→ **Written task**
Please return each line of the listing below that contains the word "Aggravated".

→ **Data records**
○ ○ ○ ○ ○

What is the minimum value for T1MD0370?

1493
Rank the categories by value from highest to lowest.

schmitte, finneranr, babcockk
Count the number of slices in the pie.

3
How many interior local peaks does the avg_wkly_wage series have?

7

○ ○ ○ ○ ○

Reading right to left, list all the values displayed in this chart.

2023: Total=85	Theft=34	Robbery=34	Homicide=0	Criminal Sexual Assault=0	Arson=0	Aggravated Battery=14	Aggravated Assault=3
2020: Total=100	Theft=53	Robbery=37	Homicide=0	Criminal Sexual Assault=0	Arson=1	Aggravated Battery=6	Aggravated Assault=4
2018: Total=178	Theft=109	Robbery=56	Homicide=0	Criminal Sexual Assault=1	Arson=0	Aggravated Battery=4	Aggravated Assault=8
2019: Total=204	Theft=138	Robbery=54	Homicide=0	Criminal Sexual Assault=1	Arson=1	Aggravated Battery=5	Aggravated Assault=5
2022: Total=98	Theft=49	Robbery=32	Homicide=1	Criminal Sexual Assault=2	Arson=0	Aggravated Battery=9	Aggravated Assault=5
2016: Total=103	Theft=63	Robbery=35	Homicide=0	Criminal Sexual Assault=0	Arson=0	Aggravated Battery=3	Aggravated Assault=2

○ ○ ○ ○ ○

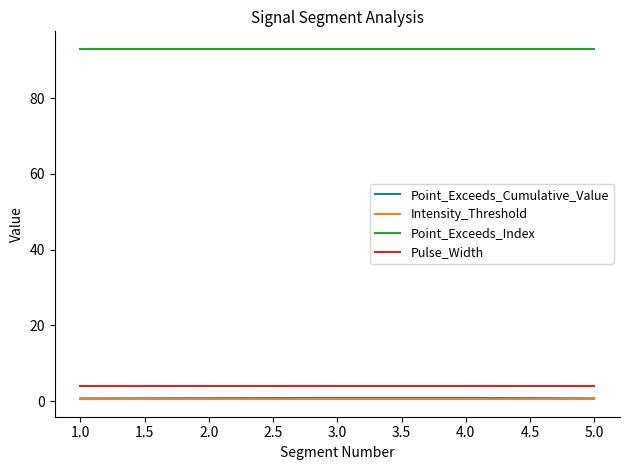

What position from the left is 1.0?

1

○ ○ ○ ○ ○

→ **Completed exercise**
2023: Total=85	Theft=34	Robbery=34	Homicide=0	Criminal Sexual Assault=0	Arson=0	Aggravated Battery=14	Aggravated Assault=3
2020: Total=100	Theft=53	Robbery=37	Homicide=0	Criminal Sexual Assault=0	Arson=1	Aggravated Battery=6	Aggravated Assault=4
2018: Total=178	Theft=109	Robbery=56	Homicide=0	Criminal Sexual Assault=1	Arson=0	Aggravated Battery=4	Aggravated Assault=8
2019: Total=204	Theft=138	Robbery=54	Homicide=0	Criminal Sexual Assault=1	Arson=1	Aggravated Battery=5	Aggravated Assault=5
2022: Total=98	Theft=49	Robbery=32	Homicide=1	Criminal Sexual Assault=2	Arson=0	Aggravated Battery=9	Aggravated Assault=5
2016: Total=103	Theft=63	Robbery=35	Homicide=0	Criminal Sexual Assault=0	Arson=0	Aggravated Battery=3	Aggravated Assault=2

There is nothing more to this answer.